It’s weird that DLINK’s response was basically “tough shit buy our newer product we don’t work on those anymore” especially given the extent of the attack.
Hasn’t that been basically been those domestic network appliance vendors’ answer to most such problems?
This calls for new legislation. There are FTC best practice laws being discussed for just this kind of situation.
https://www.ftc.gov/system/files/documents/plain-language/913a_careful_connections.pdf
So, basically the enforcement of the above documents recommendations from what I understand. Not an expert though.
The thinking is this kind of bullshit directly compromises national security.
I agree with that thinking.
I’m still learning Cybersec in general, if I’m reading this right, were these credentials hardcoded in by D-Link, these devices reached EOL, and so they refuse to remove that backdoor on the basis that the devices are EOL?
Is there a likely reason that these were left in, like could it have been a development oversight, or does it look more likely that this was malicious?
Regardless, I definitely hold the opinion that D-Link should do the right thing for their customers and patch that vulnerability, regardless of the device being EOL, similar to how Microsoft pushed a security update to Windows XP re WannaCry when it was EOL, on the basis that “Yes, XP is unsupported and you shouldn’t use it, but we are patching this particular vulnerability anyway.”
D-Link suck, they probably just overlooked it. Consumer-grade router manufacturers generally have abysmal/terrifying software QA. One prominent reason I recommend picking up hardware that supports an open router firmware.
Is there a nice up to date list of companies like this that have clearly little desire to improve security or are just very anti consumer?
They’re all like that. Unless it’s enterprise grade gear, which has a much longer support plan (although this kind of thing can happen there as well). It’s a classic with domestic network gear.
Your way out is to replace the original firmware with an open source one if possible.

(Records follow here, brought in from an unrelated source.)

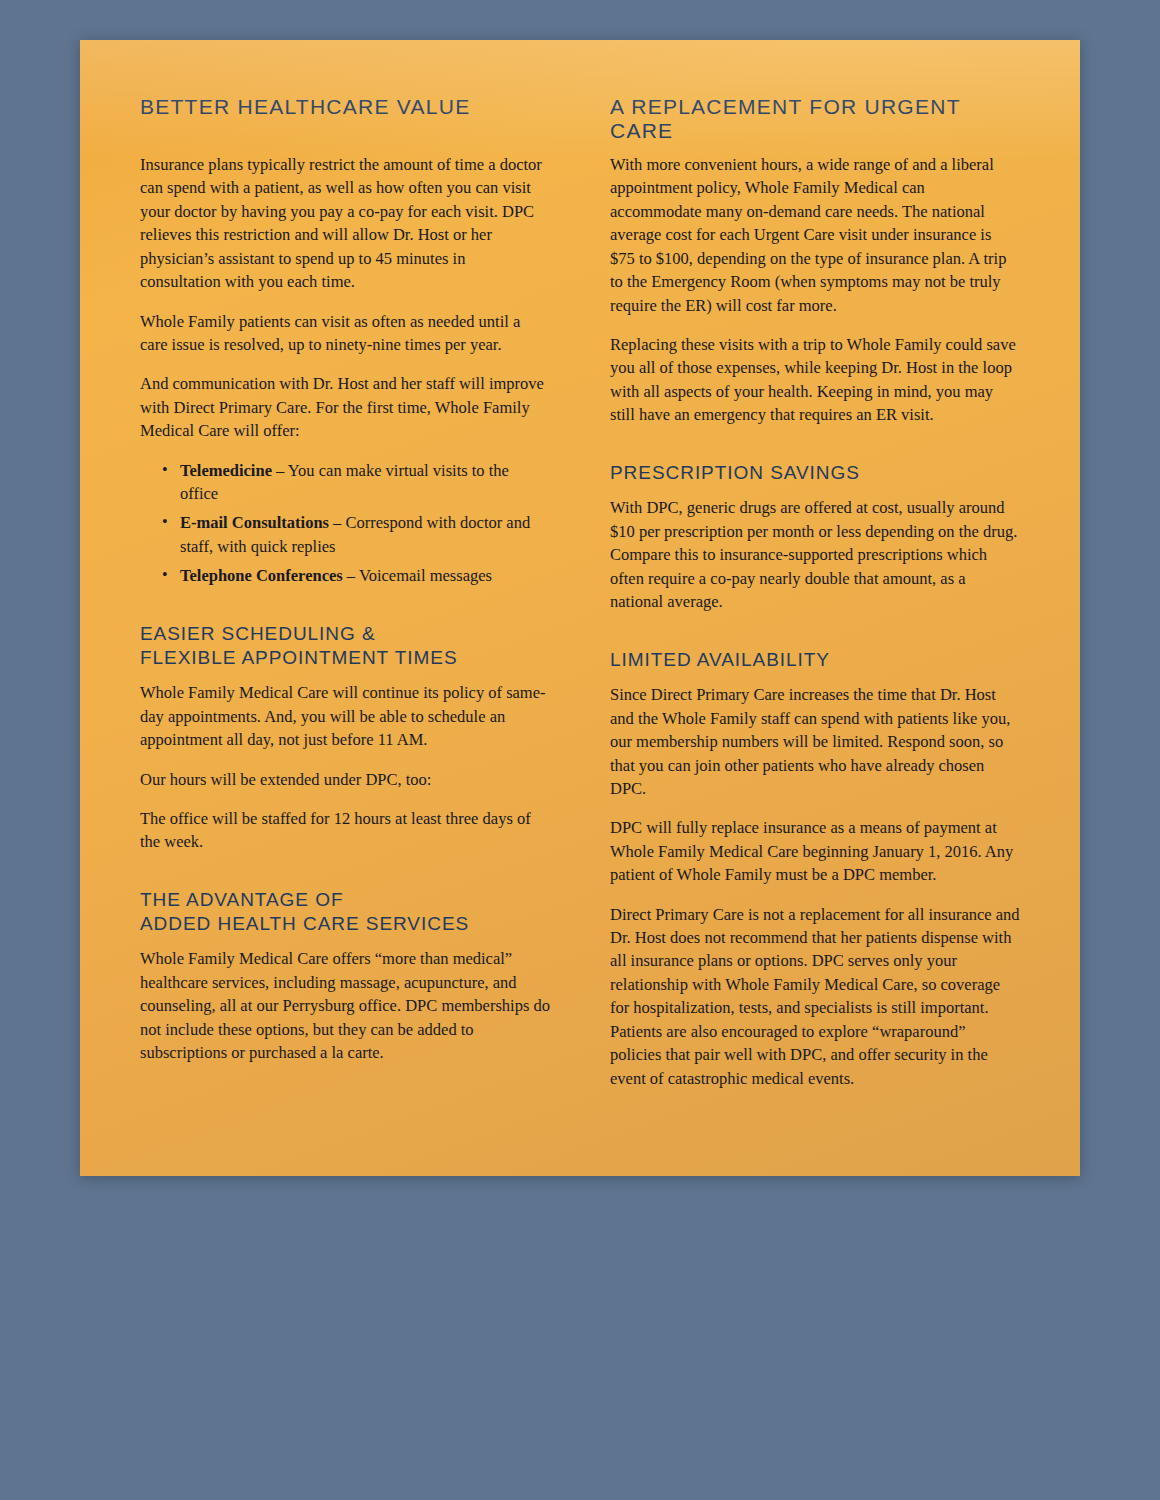BETTER HEALTHCARE VALUE
A REPLACEMENT FOR URGENT CARE
Insurance plans typically restrict the amount of time a doctor can spend with a patient, as well as how often you can visit your doctor by having you pay a co-pay for each visit. DPC relieves this restriction and will allow Dr. Host or her physician’s assistant to spend up to 45 minutes in consultation with you each time.
Whole Family patients can visit as often as needed until a care issue is resolved, up to ninety-nine times per year.
And communication with Dr. Host and her staff will improve with Direct Primary Care. For the first time, Whole Family Medical Care will offer:
Telemedicine – You can make virtual visits to the office
E-mail Consultations – Correspond with doctor and staff, with quick replies
Telephone Conferences – Voicemail messages
EASIER SCHEDULING &
FLEXIBLE APPOINTMENT TIMES
Whole Family Medical Care will continue its policy of same-day appointments. And, you will be able to schedule an appointment all day, not just before 11 AM.
Our hours will be extended under DPC, too:
The office will be staffed for 12 hours at least three days of the week.
THE ADVANTAGE OF
ADDED HEALTH CARE SERVICES
Whole Family Medical Care offers “more than medical” healthcare services, including massage, acupuncture, and counseling, all at our Perrysburg office. DPC memberships do not include these options, but they can be added to subscriptions or purchased a la carte.
With more convenient hours, a wide range of and a liberal appointment policy, Whole Family Medical can accommodate many on-demand care needs. The national average cost for each Urgent Care visit under insurance is $75 to $100, depending on the type of insurance plan. A trip to the Emergency Room (when symptoms may not be truly require the ER) will cost far more.
Replacing these visits with a trip to Whole Family could save you all of those expenses, while keeping Dr. Host in the loop with all aspects of your health. Keeping in mind, you may still have an emergency that requires an ER visit.
PRESCRIPTION SAVINGS
With DPC, generic drugs are offered at cost, usually around $10 per prescription per month or less depending on the drug. Compare this to insurance-supported prescriptions which often require a co-pay nearly double that amount, as a national average.
LIMITED AVAILABILITY
Since Direct Primary Care increases the time that Dr. Host and the Whole Family staff can spend with patients like you, our membership numbers will be limited. Respond soon, so that you can join other patients who have already chosen DPC.
DPC will fully replace insurance as a means of payment at Whole Family Medical Care beginning January 1, 2016. Any patient of Whole Family must be a DPC member.
Direct Primary Care is not a replacement for all insurance and Dr. Host does not recommend that her patients dispense with all insurance plans or options. DPC serves only your relationship with Whole Family Medical Care, so coverage for hospitalization, tests, and specialists is still important. Patients are also encouraged to explore “wraparound” policies that pair well with DPC, and offer security in the event of catastrophic medical events.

Of course if you buy a brand new model, you don’t know if it’s going to eventually be supported.
For nas specifically, synology is usually fairly reliable, or you can build your own with one of several specialised system distributions, such as Truenas (there are several others). It may require a bit of learning, depending on how familiar you are with computing and networking.
Cool. My rule of thumb of only buying products that either are open source or can have open source firmware and software is sticking.
That’s really the only reasonable way to go nowadays.
Well I’ll add D-Link to my ‘never buy’ list. Not just for their crappy response, but for the poor security practices used in a networked product in the first place!